ASSIGNED TASK
Transcribe only part of the material below: the lines from the one containing "Петлители Siruba —" through the one containing "Терминал ТК", inclusive, exactly as written.

DATASET RECORDS

= = = =

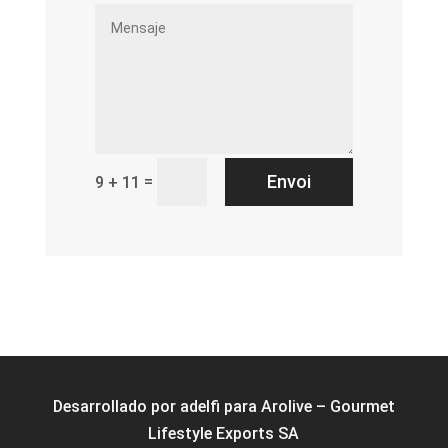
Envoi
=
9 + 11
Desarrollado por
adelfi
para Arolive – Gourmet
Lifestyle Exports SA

= = = =

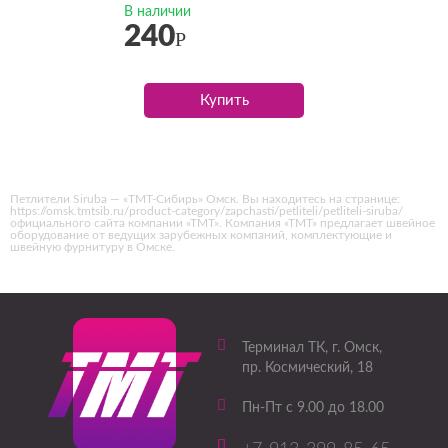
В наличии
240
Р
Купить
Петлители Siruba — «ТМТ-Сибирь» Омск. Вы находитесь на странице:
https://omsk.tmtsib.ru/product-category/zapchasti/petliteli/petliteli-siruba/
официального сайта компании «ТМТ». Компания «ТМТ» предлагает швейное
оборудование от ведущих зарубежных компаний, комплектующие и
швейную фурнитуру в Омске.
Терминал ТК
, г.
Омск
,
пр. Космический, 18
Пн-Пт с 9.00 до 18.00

= = = =

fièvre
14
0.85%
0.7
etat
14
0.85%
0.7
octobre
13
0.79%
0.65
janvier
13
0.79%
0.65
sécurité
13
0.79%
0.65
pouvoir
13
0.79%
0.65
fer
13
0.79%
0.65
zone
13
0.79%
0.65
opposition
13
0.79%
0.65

= = = =

TASK ANSWER
Петлители Siruba — «ТМТ-Сибирь» Омск. Вы находитесь на странице:
https://omsk.tmtsib.ru/product-category/zapchasti/petliteli/petliteli-siruba/
официального сайта компании «ТМТ». Компания «ТМТ» предлагает швейное
оборудование от ведущих зарубежных компаний, комплектующие и
швейную фурнитуру в Омске.
Терминал ТК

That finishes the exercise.